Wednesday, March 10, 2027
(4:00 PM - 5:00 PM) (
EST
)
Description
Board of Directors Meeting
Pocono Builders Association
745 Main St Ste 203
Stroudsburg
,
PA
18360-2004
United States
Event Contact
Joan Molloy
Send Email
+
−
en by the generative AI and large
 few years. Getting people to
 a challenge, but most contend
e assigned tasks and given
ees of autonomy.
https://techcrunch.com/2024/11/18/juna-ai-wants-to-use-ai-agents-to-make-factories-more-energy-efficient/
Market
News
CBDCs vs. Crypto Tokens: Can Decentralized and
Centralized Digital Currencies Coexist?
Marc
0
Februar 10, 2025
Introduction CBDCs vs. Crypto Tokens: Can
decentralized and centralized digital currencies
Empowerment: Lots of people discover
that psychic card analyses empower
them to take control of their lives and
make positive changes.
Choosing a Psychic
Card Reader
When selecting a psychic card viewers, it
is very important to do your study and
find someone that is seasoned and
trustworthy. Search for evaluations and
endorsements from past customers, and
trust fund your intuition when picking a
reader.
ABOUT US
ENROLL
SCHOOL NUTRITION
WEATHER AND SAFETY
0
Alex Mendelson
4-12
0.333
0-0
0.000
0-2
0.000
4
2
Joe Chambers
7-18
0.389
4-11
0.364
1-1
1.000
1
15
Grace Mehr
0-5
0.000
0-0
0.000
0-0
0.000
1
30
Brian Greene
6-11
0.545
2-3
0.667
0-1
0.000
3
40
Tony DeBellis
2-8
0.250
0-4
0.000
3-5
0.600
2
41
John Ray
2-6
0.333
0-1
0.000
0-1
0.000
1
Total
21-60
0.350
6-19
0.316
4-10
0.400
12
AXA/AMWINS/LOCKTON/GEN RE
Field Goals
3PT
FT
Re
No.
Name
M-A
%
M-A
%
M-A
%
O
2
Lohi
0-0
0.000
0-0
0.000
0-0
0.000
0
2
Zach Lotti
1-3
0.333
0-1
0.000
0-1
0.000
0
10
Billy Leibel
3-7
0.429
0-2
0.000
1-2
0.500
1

----

What to produce. Lay out every line from the records above as a Markdown table with the columns Row and Line, numbering the rows and skipping blank lines.

Exercise result.
| Row | Line |
|---|---|
| 1 | Wednesday, March 10, 2027 |
| 2 | (4:00 PM - 5:00 PM) ( |
| 3 | EST |
| 4 | ) |
| 5 | Description |
| 6 | Board of Directors Meeting |
| 7 | Pocono Builders Association |
| 8 | 745 Main St Ste 203 |
| 9 | Stroudsburg |
| 10 | , |
| 11 | PA |
| 12 | 18360-2004 |
| 13 | United States |
| 14 | Event Contact |
| 15 | Joan Molloy |
| 16 | Send Email |
| 17 | + |
| 18 | − |
| 19 | en by the generative AI and large |
| 20 |  few years. Getting people to |
| 21 |  a challenge, but most contend |
| 22 | e assigned tasks and given |
| 23 | ees of autonomy. |
| 24 | https://techcrunch.com/2024/11/18/juna-ai-wants-to-use-ai-agents-to-make-factories-more-energy-efficient/ |
| 25 | Market |
| 26 | News |
| 27 | CBDCs vs. Crypto Tokens: Can Decentralized and |
| 28 | Centralized Digital Currencies Coexist? |
| 29 | Marc |
| 30 | 0 |
| 31 | Februar 10, 2025 |
| 32 | Introduction CBDCs vs. Crypto Tokens: Can |
| 33 | decentralized and centralized digital currencies |
| 34 | Empowerment: Lots of people discover |
| 35 | that psychic card analyses empower |
| 36 | them to take control of their lives and |
| 37 | make positive changes. |
| 38 | Choosing a Psychic |
| 39 | Card Reader |
| 40 | When selecting a psychic card viewers, it |
| 41 | is very important to do your study and |
| 42 | find someone that is seasoned and |
| 43 | trustworthy. Search for evaluations and |
| 44 | endorsements from past customers, and |
| 45 | trust fund your intuition when picking a |
| 46 | reader. |
| 47 | ABOUT US |
| 48 | ENROLL |
| 49 | SCHOOL NUTRITION |
| 50 | WEATHER AND SAFETY |
| 51 | 0 |
| 52 | Alex Mendelson |
| 53 | 4-12 |
| 54 | 0.333 |
| 55 | 0-0 |
| 56 | 0.000 |
| 57 | 0-2 |
| 58 | 0.000 |
| 59 | 4 |
| 60 | 2 |
| 61 | Joe Chambers |
| 62 | 7-18 |
| 63 | 0.389 |
| 64 | 4-11 |
| 65 | 0.364 |
| 66 | 1-1 |
| 67 | 1.000 |
| 68 | 1 |
| 69 | 15 |
| 70 | Grace Mehr |
| 71 | 0-5 |
| 72 | 0.000 |
| 73 | 0-0 |
| 74 | 0.000 |
| 75 | 0-0 |
| 76 | 0.000 |
| 77 | 1 |
| 78 | 30 |
| 79 | Brian Greene |
| 80 | 6-11 |
| 81 | 0.545 |
| 82 | 2-3 |
| 83 | 0.667 |
| 84 | 0-1 |
| 85 | 0.000 |
| 86 | 3 |
| 87 | 40 |
| 88 | Tony DeBellis |
| 89 | 2-8 |
| 90 | 0.250 |
| 91 | 0-4 |
| 92 | 0.000 |
| 93 | 3-5 |
| 94 | 0.600 |
| 95 | 2 |
| 96 | 41 |
| 97 | John Ray |
| 98 | 2-6 |
| 99 | 0.333 |
| 100 | 0-1 |
| 101 | 0.000 |
| 102 | 0-1 |
| 103 | 0.000 |
| 104 | 1 |
| 105 | Total |
| 106 | 21-60 |
| 107 | 0.350 |
| 108 | 6-19 |
| 109 | 0.316 |
| 110 | 4-10 |
| 111 | 0.400 |
| 112 | 12 |
| 113 | AXA/AMWINS/LOCKTON/GEN RE |
| 114 | Field Goals |
| 115 | 3PT |
| 116 | FT |
| 117 | Re |
| 118 | No. |
| 119 | Name |
| 120 | M-A |
| 121 | % |
| 122 | M-A |
| 123 | % |
| 124 | M-A |
| 125 | % |
| 126 | O |
| 127 | 2 |
| 128 | Lohi |
| 129 | 0-0 |
| 130 | 0.000 |
| 131 | 0-0 |
| 132 | 0.000 |
| 133 | 0-0 |
| 134 | 0.000 |
| 135 | 0 |
| 136 | 2 |
| 137 | Zach Lotti |
| 138 | 1-3 |
| 139 | 0.333 |
| 140 | 0-1 |
| 141 | 0.000 |
| 142 | 0-1 |
| 143 | 0.000 |
| 144 | 0 |
| 145 | 10 |
| 146 | Billy Leibel |
| 147 | 3-7 |
| 148 | 0.429 |
| 149 | 0-2 |
| 150 | 0.000 |
| 151 | 1-2 |
| 152 | 0.500 |
| 153 | 1 |